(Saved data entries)

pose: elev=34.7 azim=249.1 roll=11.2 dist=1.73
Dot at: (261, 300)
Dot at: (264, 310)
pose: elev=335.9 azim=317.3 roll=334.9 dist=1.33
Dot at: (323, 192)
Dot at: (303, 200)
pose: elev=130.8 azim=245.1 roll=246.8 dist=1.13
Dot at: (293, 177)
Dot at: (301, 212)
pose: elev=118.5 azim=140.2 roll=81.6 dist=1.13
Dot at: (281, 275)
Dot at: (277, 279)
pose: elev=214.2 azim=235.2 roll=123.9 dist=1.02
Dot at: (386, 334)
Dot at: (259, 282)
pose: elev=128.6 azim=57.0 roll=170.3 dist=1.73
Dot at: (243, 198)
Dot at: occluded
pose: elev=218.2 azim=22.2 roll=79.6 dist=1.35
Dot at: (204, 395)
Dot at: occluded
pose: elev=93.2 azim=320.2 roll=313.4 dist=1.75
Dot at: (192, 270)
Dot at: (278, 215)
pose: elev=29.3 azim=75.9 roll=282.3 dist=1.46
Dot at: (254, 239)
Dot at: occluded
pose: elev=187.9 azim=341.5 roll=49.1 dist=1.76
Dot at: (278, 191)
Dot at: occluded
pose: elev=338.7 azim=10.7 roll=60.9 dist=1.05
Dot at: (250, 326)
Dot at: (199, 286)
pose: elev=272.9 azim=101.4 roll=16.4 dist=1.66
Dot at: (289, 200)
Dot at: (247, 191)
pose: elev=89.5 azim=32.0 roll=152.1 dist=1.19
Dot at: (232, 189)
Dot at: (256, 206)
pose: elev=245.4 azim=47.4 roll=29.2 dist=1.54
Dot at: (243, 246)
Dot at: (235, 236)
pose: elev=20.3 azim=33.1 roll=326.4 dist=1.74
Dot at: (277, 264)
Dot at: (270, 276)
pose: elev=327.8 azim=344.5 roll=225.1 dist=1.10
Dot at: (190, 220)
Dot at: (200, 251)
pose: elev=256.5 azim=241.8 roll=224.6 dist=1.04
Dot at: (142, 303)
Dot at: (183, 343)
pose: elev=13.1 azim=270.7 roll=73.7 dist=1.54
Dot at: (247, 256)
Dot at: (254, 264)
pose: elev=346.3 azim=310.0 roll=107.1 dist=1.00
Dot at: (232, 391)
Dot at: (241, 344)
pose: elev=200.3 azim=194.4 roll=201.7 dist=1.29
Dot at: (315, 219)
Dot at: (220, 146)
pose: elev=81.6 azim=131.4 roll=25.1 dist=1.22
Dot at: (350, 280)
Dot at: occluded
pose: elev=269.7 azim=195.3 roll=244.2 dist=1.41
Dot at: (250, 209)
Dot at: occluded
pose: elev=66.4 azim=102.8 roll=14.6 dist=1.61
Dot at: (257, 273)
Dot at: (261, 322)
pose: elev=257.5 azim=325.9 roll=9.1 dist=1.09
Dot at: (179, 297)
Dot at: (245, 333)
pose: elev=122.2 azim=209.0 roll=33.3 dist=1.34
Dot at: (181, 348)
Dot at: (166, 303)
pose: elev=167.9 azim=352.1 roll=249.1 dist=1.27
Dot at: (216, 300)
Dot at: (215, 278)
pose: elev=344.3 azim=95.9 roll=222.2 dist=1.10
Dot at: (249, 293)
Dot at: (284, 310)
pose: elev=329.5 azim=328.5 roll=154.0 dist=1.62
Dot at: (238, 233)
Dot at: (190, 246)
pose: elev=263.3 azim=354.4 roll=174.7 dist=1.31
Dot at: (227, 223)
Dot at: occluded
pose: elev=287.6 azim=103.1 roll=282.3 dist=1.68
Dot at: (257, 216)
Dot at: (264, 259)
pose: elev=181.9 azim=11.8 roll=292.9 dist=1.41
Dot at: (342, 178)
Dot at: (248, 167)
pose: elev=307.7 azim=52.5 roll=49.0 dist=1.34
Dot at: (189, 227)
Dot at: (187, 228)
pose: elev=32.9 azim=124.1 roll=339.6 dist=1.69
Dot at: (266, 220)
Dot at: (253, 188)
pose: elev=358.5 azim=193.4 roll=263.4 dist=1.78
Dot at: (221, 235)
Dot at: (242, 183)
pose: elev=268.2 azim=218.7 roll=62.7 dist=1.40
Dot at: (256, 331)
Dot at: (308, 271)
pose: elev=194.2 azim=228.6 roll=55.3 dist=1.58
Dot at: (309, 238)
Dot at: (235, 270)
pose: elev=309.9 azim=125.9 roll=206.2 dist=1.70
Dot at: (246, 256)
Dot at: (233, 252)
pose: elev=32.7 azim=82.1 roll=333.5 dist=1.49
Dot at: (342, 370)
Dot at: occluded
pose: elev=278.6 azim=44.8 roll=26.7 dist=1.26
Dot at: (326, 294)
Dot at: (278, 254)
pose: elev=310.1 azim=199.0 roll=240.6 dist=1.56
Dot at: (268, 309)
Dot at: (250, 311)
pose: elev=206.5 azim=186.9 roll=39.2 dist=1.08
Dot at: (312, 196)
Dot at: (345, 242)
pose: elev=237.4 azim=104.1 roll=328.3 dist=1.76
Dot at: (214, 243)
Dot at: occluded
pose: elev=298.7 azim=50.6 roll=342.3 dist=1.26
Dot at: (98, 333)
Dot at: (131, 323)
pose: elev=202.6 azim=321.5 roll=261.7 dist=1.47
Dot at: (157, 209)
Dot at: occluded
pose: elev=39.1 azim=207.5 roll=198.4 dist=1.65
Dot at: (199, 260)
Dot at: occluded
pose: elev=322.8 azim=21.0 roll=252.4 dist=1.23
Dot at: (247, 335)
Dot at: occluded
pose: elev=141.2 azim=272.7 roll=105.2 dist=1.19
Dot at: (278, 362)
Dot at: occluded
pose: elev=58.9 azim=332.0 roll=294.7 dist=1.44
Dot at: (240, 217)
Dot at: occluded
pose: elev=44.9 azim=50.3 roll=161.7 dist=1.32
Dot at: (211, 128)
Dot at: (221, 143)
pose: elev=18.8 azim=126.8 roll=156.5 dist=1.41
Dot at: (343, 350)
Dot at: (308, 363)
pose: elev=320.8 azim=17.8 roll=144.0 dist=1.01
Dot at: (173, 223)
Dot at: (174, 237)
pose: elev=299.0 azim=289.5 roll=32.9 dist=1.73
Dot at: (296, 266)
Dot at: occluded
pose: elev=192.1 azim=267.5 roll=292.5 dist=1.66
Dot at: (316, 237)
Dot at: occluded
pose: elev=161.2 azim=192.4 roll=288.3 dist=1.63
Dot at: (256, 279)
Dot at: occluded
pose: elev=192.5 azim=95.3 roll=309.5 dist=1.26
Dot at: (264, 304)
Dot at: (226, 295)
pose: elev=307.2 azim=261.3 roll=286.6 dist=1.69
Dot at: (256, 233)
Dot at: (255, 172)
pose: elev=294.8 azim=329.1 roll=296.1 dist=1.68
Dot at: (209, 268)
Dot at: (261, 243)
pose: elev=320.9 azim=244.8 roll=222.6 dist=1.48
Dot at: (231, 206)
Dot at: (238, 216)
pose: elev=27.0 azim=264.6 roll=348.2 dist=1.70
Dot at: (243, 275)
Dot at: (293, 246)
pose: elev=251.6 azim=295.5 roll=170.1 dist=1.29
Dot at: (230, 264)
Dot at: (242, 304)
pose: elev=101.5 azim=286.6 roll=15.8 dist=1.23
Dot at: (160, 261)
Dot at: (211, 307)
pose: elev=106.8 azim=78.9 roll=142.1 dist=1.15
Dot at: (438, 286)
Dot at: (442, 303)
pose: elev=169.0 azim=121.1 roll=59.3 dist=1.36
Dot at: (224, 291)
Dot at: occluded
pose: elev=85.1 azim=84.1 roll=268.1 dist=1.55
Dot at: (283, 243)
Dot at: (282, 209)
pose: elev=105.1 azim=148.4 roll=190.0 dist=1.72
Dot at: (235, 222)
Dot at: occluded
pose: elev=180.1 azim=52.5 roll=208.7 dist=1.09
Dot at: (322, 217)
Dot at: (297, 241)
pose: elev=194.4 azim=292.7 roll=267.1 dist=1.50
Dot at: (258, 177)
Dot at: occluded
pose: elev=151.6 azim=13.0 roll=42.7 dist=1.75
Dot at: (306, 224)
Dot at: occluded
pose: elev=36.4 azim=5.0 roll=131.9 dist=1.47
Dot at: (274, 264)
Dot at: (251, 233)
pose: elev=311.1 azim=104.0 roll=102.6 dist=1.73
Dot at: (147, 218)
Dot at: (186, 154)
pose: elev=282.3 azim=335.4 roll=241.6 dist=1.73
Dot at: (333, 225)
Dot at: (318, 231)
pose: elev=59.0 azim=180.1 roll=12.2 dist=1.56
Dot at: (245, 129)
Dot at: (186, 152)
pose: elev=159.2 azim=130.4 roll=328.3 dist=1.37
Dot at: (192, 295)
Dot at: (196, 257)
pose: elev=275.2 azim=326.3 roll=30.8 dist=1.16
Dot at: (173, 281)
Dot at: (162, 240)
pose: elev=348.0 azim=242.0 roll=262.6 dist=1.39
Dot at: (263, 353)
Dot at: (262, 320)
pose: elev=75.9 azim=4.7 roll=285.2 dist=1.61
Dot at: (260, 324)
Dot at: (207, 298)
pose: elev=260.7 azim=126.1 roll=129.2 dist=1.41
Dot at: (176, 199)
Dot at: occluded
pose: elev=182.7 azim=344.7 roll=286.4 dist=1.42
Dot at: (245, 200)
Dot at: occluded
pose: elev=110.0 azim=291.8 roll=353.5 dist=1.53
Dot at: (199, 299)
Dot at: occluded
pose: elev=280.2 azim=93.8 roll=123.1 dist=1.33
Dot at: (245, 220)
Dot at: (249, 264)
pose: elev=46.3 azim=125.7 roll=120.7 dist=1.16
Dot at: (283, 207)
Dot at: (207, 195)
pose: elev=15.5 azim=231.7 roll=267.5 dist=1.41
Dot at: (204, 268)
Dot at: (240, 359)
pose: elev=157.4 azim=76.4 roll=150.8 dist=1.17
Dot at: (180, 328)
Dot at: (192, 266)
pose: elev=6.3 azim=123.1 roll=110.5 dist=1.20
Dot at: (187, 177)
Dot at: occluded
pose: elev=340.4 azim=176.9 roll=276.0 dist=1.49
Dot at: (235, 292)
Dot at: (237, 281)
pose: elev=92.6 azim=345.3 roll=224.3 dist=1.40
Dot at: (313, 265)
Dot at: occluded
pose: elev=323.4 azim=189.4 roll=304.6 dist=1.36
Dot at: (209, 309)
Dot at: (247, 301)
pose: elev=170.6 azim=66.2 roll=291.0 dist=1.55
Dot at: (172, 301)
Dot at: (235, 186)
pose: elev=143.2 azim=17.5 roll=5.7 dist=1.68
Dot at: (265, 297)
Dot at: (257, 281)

Problem description: Copy the rows above word for word, from the line containing "pose: elev=180.1 azim=52.5" down to the line containing "Dot at: (247, 301)", including both of those lines.

Final result:
pose: elev=180.1 azim=52.5 roll=208.7 dist=1.09
Dot at: (322, 217)
Dot at: (297, 241)
pose: elev=194.4 azim=292.7 roll=267.1 dist=1.50
Dot at: (258, 177)
Dot at: occluded
pose: elev=151.6 azim=13.0 roll=42.7 dist=1.75
Dot at: (306, 224)
Dot at: occluded
pose: elev=36.4 azim=5.0 roll=131.9 dist=1.47
Dot at: (274, 264)
Dot at: (251, 233)
pose: elev=311.1 azim=104.0 roll=102.6 dist=1.73
Dot at: (147, 218)
Dot at: (186, 154)
pose: elev=282.3 azim=335.4 roll=241.6 dist=1.73
Dot at: (333, 225)
Dot at: (318, 231)
pose: elev=59.0 azim=180.1 roll=12.2 dist=1.56
Dot at: (245, 129)
Dot at: (186, 152)
pose: elev=159.2 azim=130.4 roll=328.3 dist=1.37
Dot at: (192, 295)
Dot at: (196, 257)
pose: elev=275.2 azim=326.3 roll=30.8 dist=1.16
Dot at: (173, 281)
Dot at: (162, 240)
pose: elev=348.0 azim=242.0 roll=262.6 dist=1.39
Dot at: (263, 353)
Dot at: (262, 320)
pose: elev=75.9 azim=4.7 roll=285.2 dist=1.61
Dot at: (260, 324)
Dot at: (207, 298)
pose: elev=260.7 azim=126.1 roll=129.2 dist=1.41
Dot at: (176, 199)
Dot at: occluded
pose: elev=182.7 azim=344.7 roll=286.4 dist=1.42
Dot at: (245, 200)
Dot at: occluded
pose: elev=110.0 azim=291.8 roll=353.5 dist=1.53
Dot at: (199, 299)
Dot at: occluded
pose: elev=280.2 azim=93.8 roll=123.1 dist=1.33
Dot at: (245, 220)
Dot at: (249, 264)
pose: elev=46.3 azim=125.7 roll=120.7 dist=1.16
Dot at: (283, 207)
Dot at: (207, 195)
pose: elev=15.5 azim=231.7 roll=267.5 dist=1.41
Dot at: (204, 268)
Dot at: (240, 359)
pose: elev=157.4 azim=76.4 roll=150.8 dist=1.17
Dot at: (180, 328)
Dot at: (192, 266)
pose: elev=6.3 azim=123.1 roll=110.5 dist=1.20
Dot at: (187, 177)
Dot at: occluded
pose: elev=340.4 azim=176.9 roll=276.0 dist=1.49
Dot at: (235, 292)
Dot at: (237, 281)
pose: elev=92.6 azim=345.3 roll=224.3 dist=1.40
Dot at: (313, 265)
Dot at: occluded
pose: elev=323.4 azim=189.4 roll=304.6 dist=1.36
Dot at: (209, 309)
Dot at: (247, 301)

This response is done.